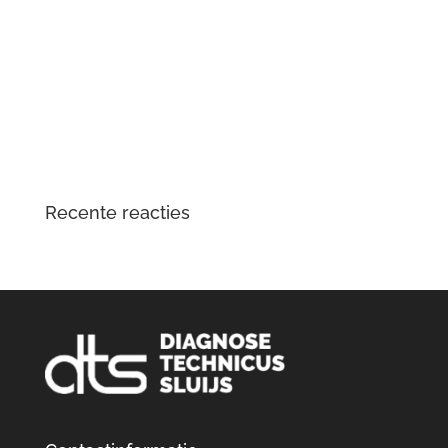
meer
Tesla Large Drive Unit – reparatie en
veelvoorkomende problemen
DTS Lopik lost lagergeluid problemen tractiemotor en
gear drive unit Kia en Hyundai EV op
Opgelost: zoemend en gierend geluid Audi e-tron
elektromotor
Recente reacties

*Task to carry out:*
From first line to last, return the records verbatim without their pictures.

*Answer for the task:*
meer
Tesla Large Drive Unit – reparatie en
veelvoorkomende problemen
DTS Lopik lost lagergeluid problemen tractiemotor en
gear drive unit Kia en Hyundai EV op
Opgelost: zoemend en gierend geluid Audi e-tron
elektromotor
Recente reacties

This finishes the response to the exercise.